Ágata
Já faz algumas semanas que deixei meu pai sozinho e vim para a cidade grande, morar com a minha tia. Ela tem um pequeno Bufê e vim para ajudá-la e, se tudo der certo, fazer a minha tão sonhada faculdade.
Nasci numa cidadezinha do interior, meus pais eram caseiros em numa fazenda e, depois de um tempo com a morte do proprietário, as terras foram divididas e meus pais ganharam um pedacinho da terra e uma cabeça de gado pelos serviços prestados. Tínhamos uma pequena plantação, isso era nosso sustento. Quando tinha oito anos, minha mãe engravidou novamente e ganhei um irmão. Aurélio era lindo, um menino de ouro. Crescemos sem luxo, mas nunca nos faltou amor, éramos muito unidos, até que um dia vimos nossa família desmoronar...
Meu pai e eu tínhamos ido à cidade comprar alguns mantimentos que estavam faltando, era o dia do nosso piquenique na beira do lago, estava ansiosa, pois isso era nossa maior diversão, após fazer todas as compras, fomos embora num carro velho do meu pai.
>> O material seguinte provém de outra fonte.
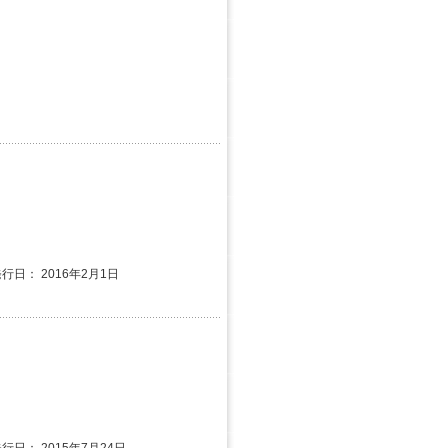
発行日： 2016年2月1日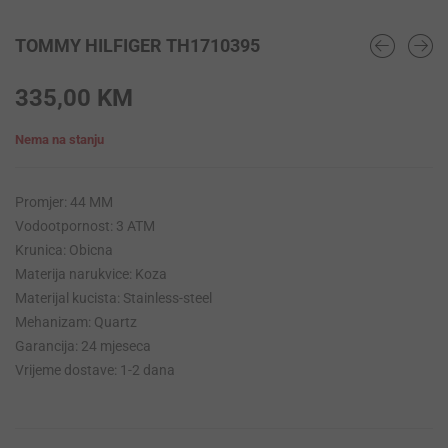
TOMMY HILFIGER TH1710395
335,00
KM
Nema na stanju
Promjer: 44 MM
Vodootpornost: 3 ATM
Krunica: Obicna
Materija narukvice: Koza
Materijal kucista: Stainless-steel
Mehanizam: Quartz
Garancija: 24 mjeseca
Vrijeme dostave: 1-2 dana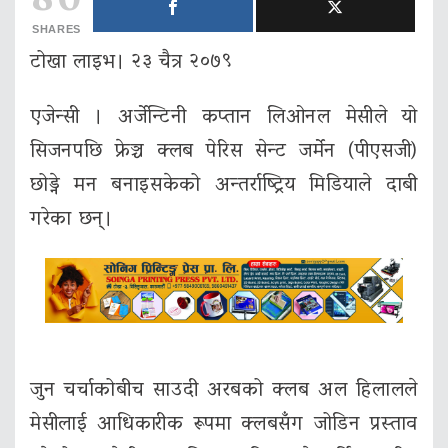
80
SHARES
टोखा लाइभ। २३ चैत्र २०७९
एजेन्सी । अर्जेन्टिनी कप्तान लिओनल मेसीले यो
सिजनपछि फ्रेञ्च क्लब पेरिस सेन्ट जर्मेन (पीएसजी)
छोड्ने मन बनाइसकेको अन्तर्राष्ट्रिय मिडियाले दाबी
गरेका छन्।
जुन चर्चाकोबीच साउदी अरबको क्लब अल हिलालले
मेसीलाई आधिकारीक रूपमा क्लबसँग जोडिन प्रस्ताव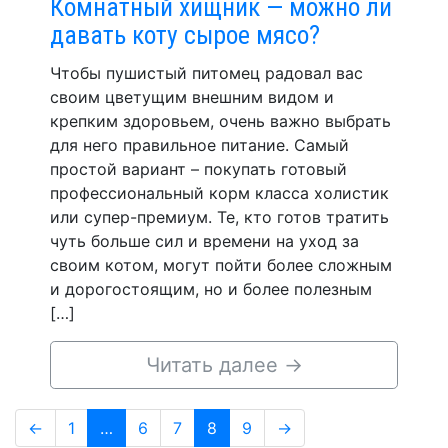
Комнатный хищник — можно ли
давать коту сырое мясо?
Чтобы пушистый питомец радовал вас
своим цветущим внешним видом и
крепким здоровьем, очень важно выбрать
для него правильное питание. Самый
простой вариант – покупать готовый
профессиональный корм класса холистик
или супер-премиум. Те, кто готов тратить
чуть больше сил и времени на уход за
своим котом, могут пойти более сложным
и дорогостоящим, но и более полезным
[…]
Читать далее
→
Навигация
Page
Page
Page
Page
Page
←
1
…
6
7
8
9
→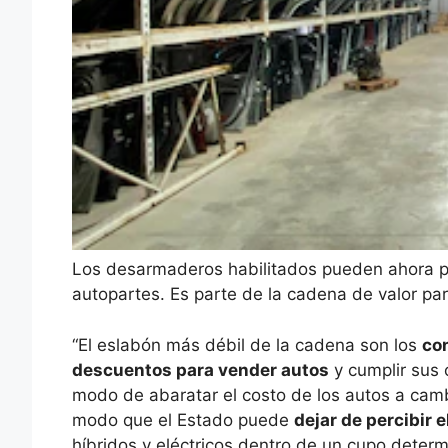
Los desarmaderos habilitados pueden ahora pa
autopartes. Es parte de la cadena de valor pa
“El eslabón más débil de la cadena son los
co
descuentos para vender autos
y cumplir sus 
modo de abaratar el costo de los autos a camb
modo que el Estado puede
dejar de percibir 
híbridos y eléctricos dentro de un cupo deter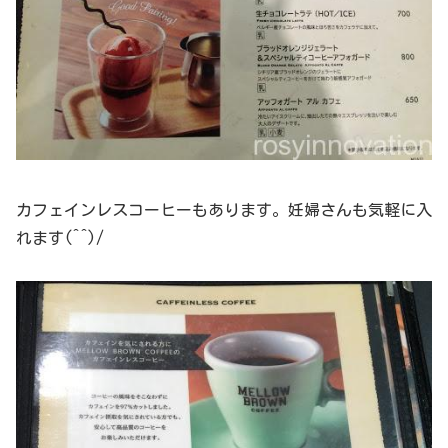
カフェインレスコーヒーもあります。妊婦さんも気軽に入
れます(^^)/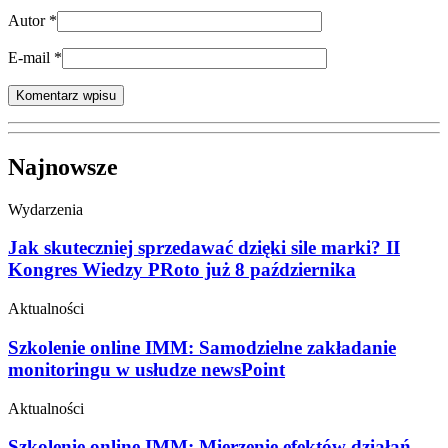
Autor
*
E-mail
*
Najnowsze
Wydarzenia
Jak skuteczniej sprzedawać dzięki sile marki? II
Kongres Wiedzy PRoto już 8 października
Aktualności
Szkolenie online IMM: Samodzielne zakładanie
monitoringu w usłudze newsPoint
Aktualności
Szkolenie online IMM: Mierzenie efektów działań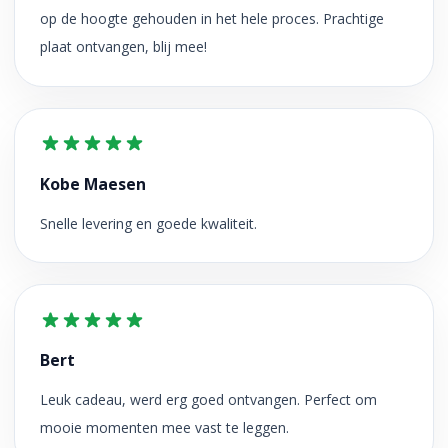
op de hoogte gehouden in het hele proces. Prachtige
plaat ontvangen, blij mee!
Kobe Maesen
Snelle levering en goede kwaliteit.
Bert
Leuk cadeau, werd erg goed ontvangen. Perfect om
mooie momenten mee vast te leggen.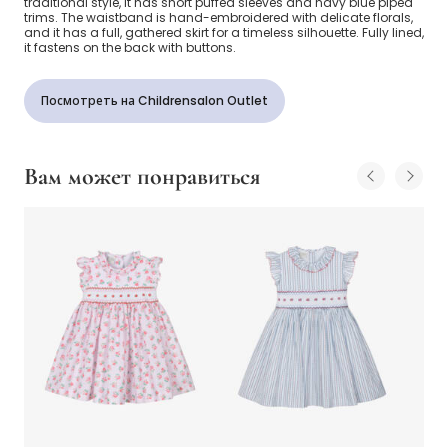
traditional style, it has short puffed sleeves and navy blue piped
trims. The waistband is hand-embroidered with delicate florals,
and it has a full, gathered skirt for a timeless silhouette. Fully lined,
it fastens on the back with buttons.
Посмотреть на Childrensalon Outlet
Вам может понравиться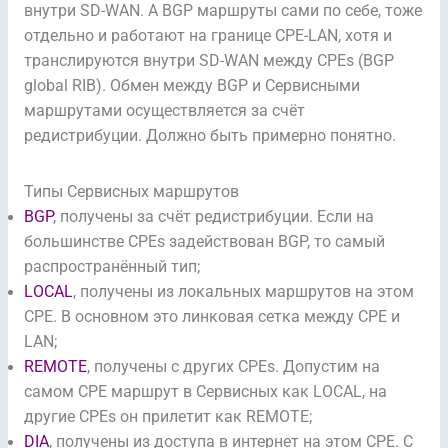
внутри SD-WAN. А BGP маршруты сами по себе, тоже
отдельно и работают на границе CPE-LAN, хотя и
транслируются внутри SD-WAN между CPEs (BGP
global RIB). Обмен между BGP и Сервисными
маршрутами осуществляется за счёт
редистрибуции. Должно быть примерно понятно.
Типы Сервисных маршрутов
BGP
, получены за счёт редистрибуции. Если на
большинстве CPEs задействован BGP, то самый
распространённый тип;
LOCAL
, получены из локальных маршрутов на этом
CPE. В основном это линковая сетка между CPE и
LAN;
REMOTE
, получены с других CPEs. Допустим на
самом CPE маршрут в Сервисных как LOCAL, на
другие CPEs он прилетит как REMOTE;
DIA
, получены из доступа в интернет на этом CPE. С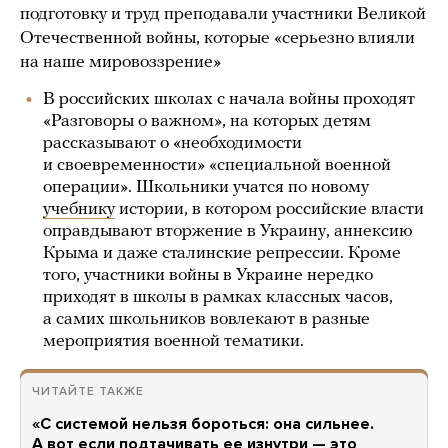
подготовку и труд преподавали участники Великой
Отечественной войны, которые «серьезно влияли
на наше мировоззрение»
В российских школах с начала войны проходят
«Разговоры о важном», на которых детям
рассказывают о «необходимости
и своевременности» «специальной военной
операции». Школьники учатся по новому
учебнику
истории, в котором российские власти
оправдывают вторжение в Украину, аннексию
Крыма и даже сталинские репрессии. Кроме
того, участники войны в Украине нередко
приходят в школы в рамках классных часов,
а самих школьников вовлекают в разные
мероприятия военной тематики.
ЧИТАЙТЕ ТАКЖЕ
«С системой нельзя бороться: она сильнее.
А вот если подтачивать ее изнутри — это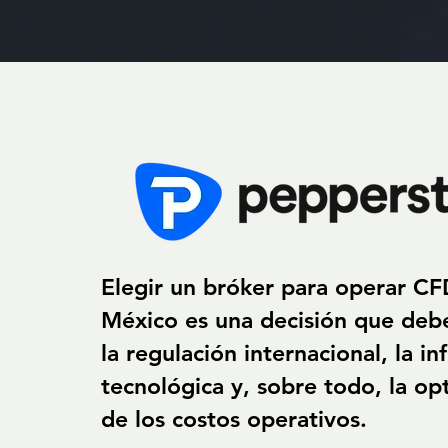
Elegir un bróker para operar CF
México es una decisión que debe
la regulación internacional, la in
tecnológica y, sobre todo, la op
de los costos operativos.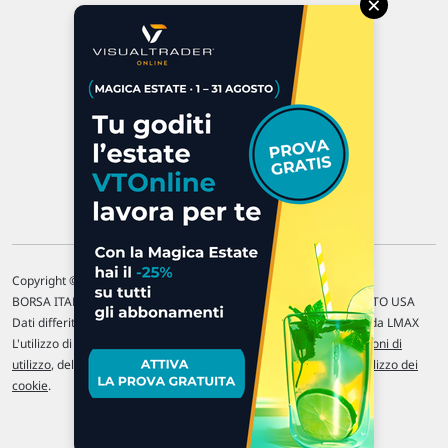
×
47923 Rimini
P.IVA 02 452 460 401
Chi siamo
Commenti e segnalazioni
Contattaci
Copyright © 1996-2026 Traderlink Italia s.r.l.
BORSA ITALIANA Quotazioni di borsa differite di 15 min. / MERCATO USA
Dati differiti di 15 min. (fonte Intrinio) / FOREX Quotazioni fornite da LMAX
L'utilizzo di questo sito implica l'accettazione delle nostre
Condizioni di
utilizzo
, del
Disclaimer MAR
, delle
Politiche sulla privacy
e dell'
Utilizzo dei
cookie
.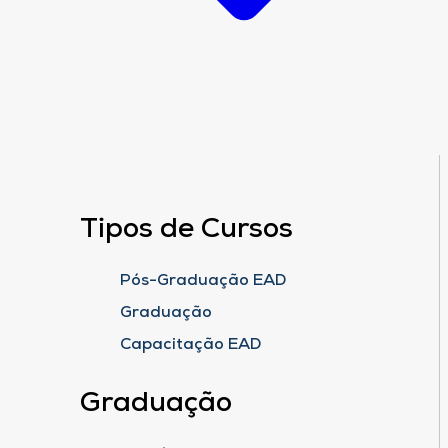
Tipos de Cursos
Pós-Graduação EAD
Graduação
Capacitação EAD
Graduação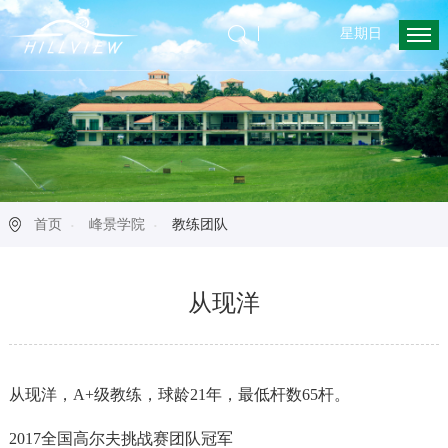
星期日
首页
峰景学院
教练团队
从现洋
从现洋，A+级教练，球龄21年，最低杆数65杆。
2017全国高尔夫挑战赛团队冠军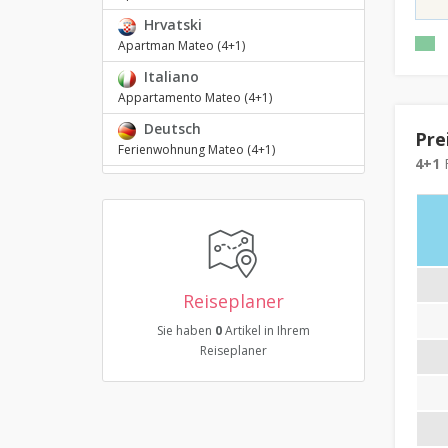
Hrvatski
Apartman Mateo (4+1)
Italiano
Appartamento Mateo (4+1)
Deutsch
Pre
Ferienwohnung Mateo (4+1)
4+1
F
Reiseplaner
Sie haben
0
Artikel in Ihrem
Reiseplaner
Meu maior sonho era terminar os estudos na cidade grande, onde minha tia Márcia — irmã de meu pai — morava e ser promotora de eventos. Na escola sempre ajudava as professoras nas organizações das festas, queria muito ajudar meus pais e sabia que se realizasse esse meio sonho poderia até melhorar nossa casa e, quem sabe, comprar mais alguns animais.
Quando estávamos chegando em casa, o desespero foi tomando conta de mim, de longe vimos altas labaredas e nosso pesadelo começou, nossos vizinhos tentavam — em vão — apagar o fogo que já tinha tomado a casa toda. Tentamos entrar para salvar minha mãe e meu irmão, mas fomos impedidos. A casa era feita de madeira e podia desabar tudo.
E foi nesse dia que perdi a vontade de viver, eu sobrevivi para dar apoio ao meu pai, desisti de todos os meus sonhos, não poderia deixá-lo sozinho. Com muito esforço e ajuda dos nossos vizinhos, conseguimos construir uma pequena casa, com dois quartos, cozinha e banheiro.
Tia Márcia veio ficar conosco alguns dias e queria que eu voltasse com ela para estudar, mas não quis. Terminei meus estudos ali mesmo e disse que nunca mais sairia da fazenda. Algum tempo depois, meu pai foi taxativo e quase me expulsou de casa, não queria que desistisse dos meus sonhos por causa dele, e depois de muita discussão e anos tentando me convencer, resolvi me mudar. Cinco anos após a morte da minha mãe e de meu irmão... Aqui estou eu.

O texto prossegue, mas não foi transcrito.